Additional research was conducted by the Urban Institute, which analyzed credit bureau and other demographic data on poverty, race, and health status for KFF Health News to explore where medical debt is concentrated in the U.S. and what factors are associated with high debt levels.
The JPMorgan Chase Institute analyzed records from a sampling of Chase credit card holders to look at how customers’ balances may be affected by major medical expenses. And the CED Project, a Denver nonprofit, worked with KFF Health News on a survey of its clients to explore links between medical debt and housing instability.
KFF Health News journalists worked with KFF public opinion researchers to design and analyze the “KFF Health Care Debt Survey.” The survey was conducted Feb. 25 through March 20, 2022, online and via telephone, in English and Spanish, among a nationally representative sample of 2,375 U.S. adults, including 1,292 adults with current health care debt and 382 adults who had health care debt in the past five years.
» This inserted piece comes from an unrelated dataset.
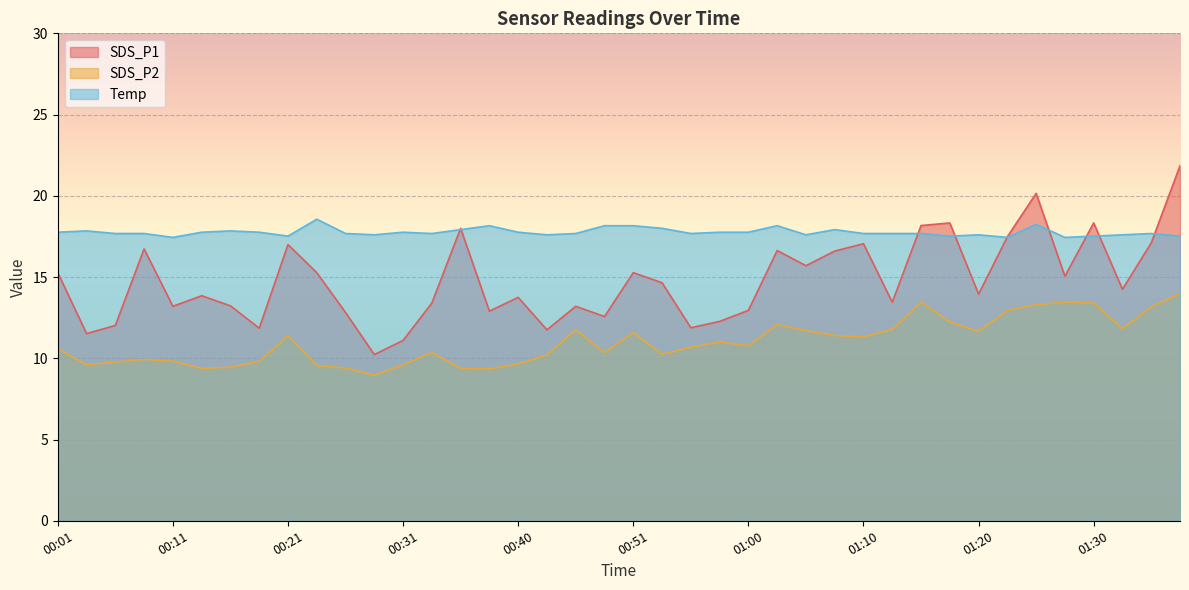

True or false: Temp has a value of 17.6 at 00:43.

True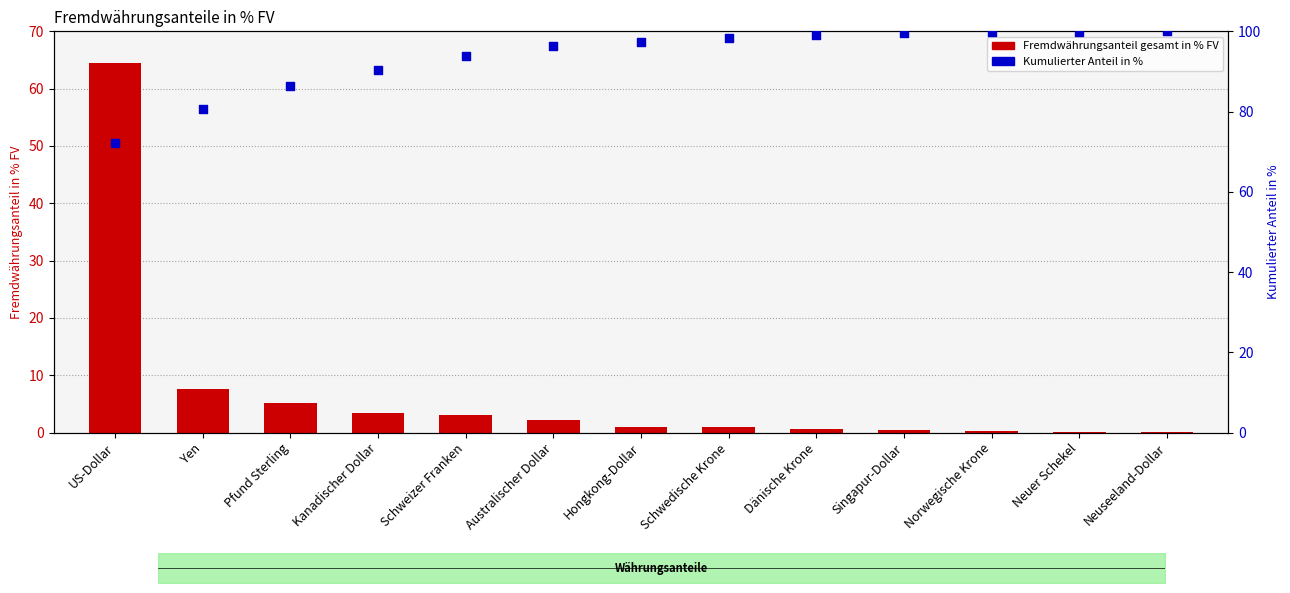

Which series contains the lowest Y value?

Fremdwährungsanteil gesamt in % FV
The margin of sampling error is plus or minus 3 percentage points for the full sample and 3 percentage points for those with current debt. For results based on subgroups, the margin of sampling error may be higher.
Reporters from KFF Health News and NPR also conducted hundreds of interviews with patients across the country; spoke with physicians, health industry leaders, consumer advocates, debt lawyers, and researchers; and reviewed scores of studies and surveys about medical debt.